» Trecho da fonte:
Quando ficou sabendo que Romero iria fazer uma continuação de A Noite dos Mortos-Vivos, o diretor italiano Dario Argento (outro mestre dos zumbis), resolveu se envolver, motivando as habilidades da produção. Despertar dos Mortos cumpre tudo o que uma boa sequência precisa, expande totalmente o universo visto no filme anterior, comentários ácidos, consumismo e capitalismo reinando em um mundo aos pedaços, e ainda é extremamente violento e caprichado no gore. Mesmo existindo centenas de produções sobre zumbis e epidemias generalizadas, esse filme consegue permanecer como ponto de referência a respeito de violência, canibalismo e mensagens sociais.

Peter e Roger, a dupla dinâmica.

Diferente do último capítulo, a produção de Dawn of the Dead contava com recursos aprimorados, mais orçamento e uma equipe exemplar, incluindo o mestre dos efeitos especiais Tom Savini (que em 1990 lançou o ótimo remake de A Noite dos Mortos-Vivos). No enredo, acompanhamos um grupo de sobreviventes que usam um enorme shopping Center como refugiu após ficarem com pouca gasolina no helicóptero, mas acabam precisando lutar pelas suas vidas durante as invasões. O grupo é composto pela dupla Peter (Ken Foree, de O Dentista, 1996) e Roger (Scott Reiniger), apresentados como dois policias carismáticos que se envolvem no apocalipse com frieza. Temos também o casal Stephen (David Emge) e sua esposa Francine (Gaylen Ross), grávida de 4 meses, e com um relacionamento dependente. O grupo acaba se juntando por acaso, e fogem de helicóptero para procurar algum abrigo seguro.

O filme basicamente começa mostrando a queda da mídia (da televisão), ao acompanharmos um dos últimos programas jornalísticos sendo exibido repleto de confusões. Um homem é entrevistado no estúdio tumultuado, tentando alertar os telespectadores do apocalipse zumbi que se espalha no planeta. A cena já transparece o caos que a humanidade vem rumando, a ética precisando ser derrubada para o bem de todos. O entrevistado implora para que a situação seja tratada com frieza, quem morreu recentemente não pode ter o conforto duvidoso de um velório, precisa ser queimado imediatamente. Independente da moralidade construída durante séculos, os humanos precisão ser frios e destruir os corpos para evitar o alastre da epidemia.

» Dados fornecidos:
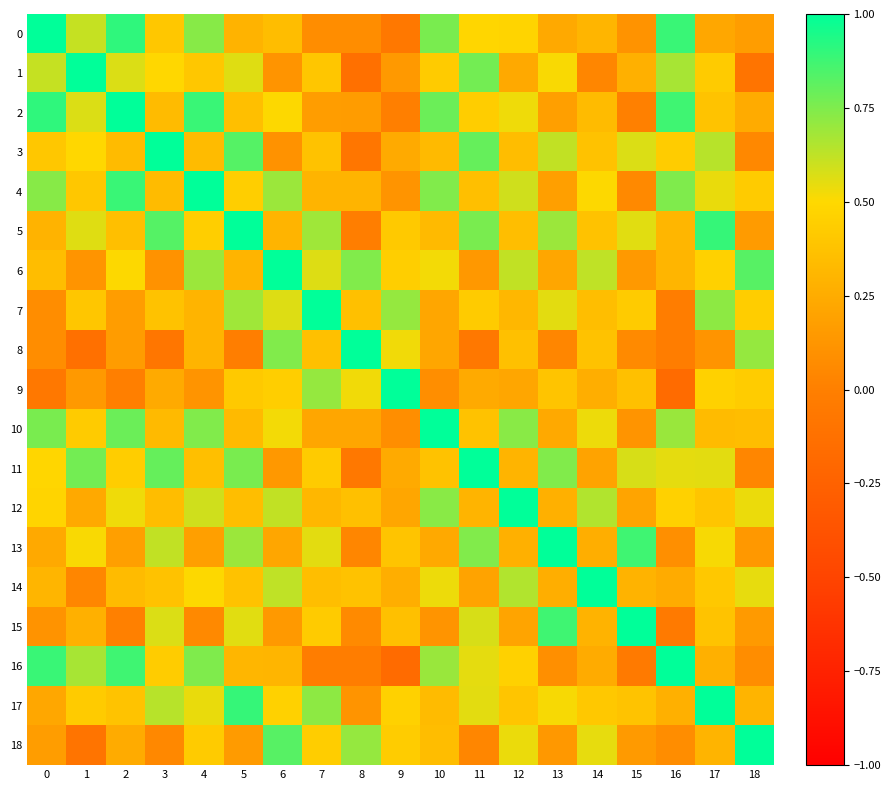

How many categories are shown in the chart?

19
...
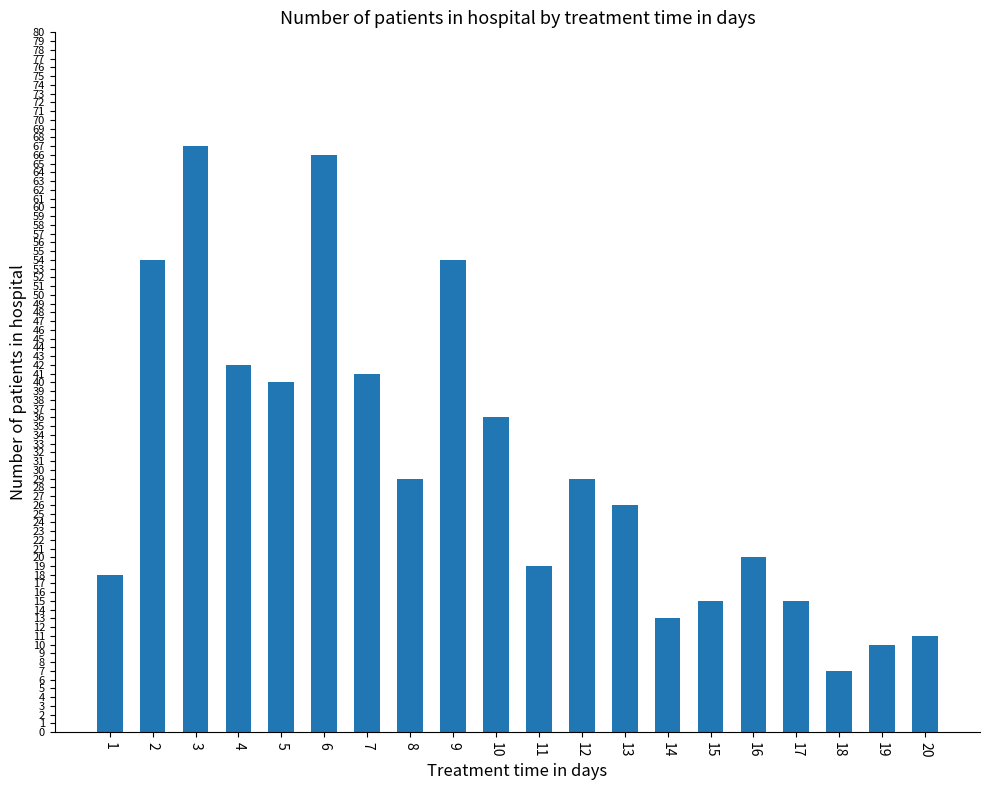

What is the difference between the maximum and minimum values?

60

» Tarefa proposta: Segundo o trecho sobre Despertar dos Mortos, por que o homem entrevistado no estúdio defende que quem morreu recentemente seja queimado imediatamente? Responda em uma a três frases.

» Resolução comentada: Os humanos precisam ser frios e destruir os corpos para evitar que a epidemia se alastre. Por isso, independentemente da moralidade construída durante séculos, os mortos não podem ter o conforto de um velório.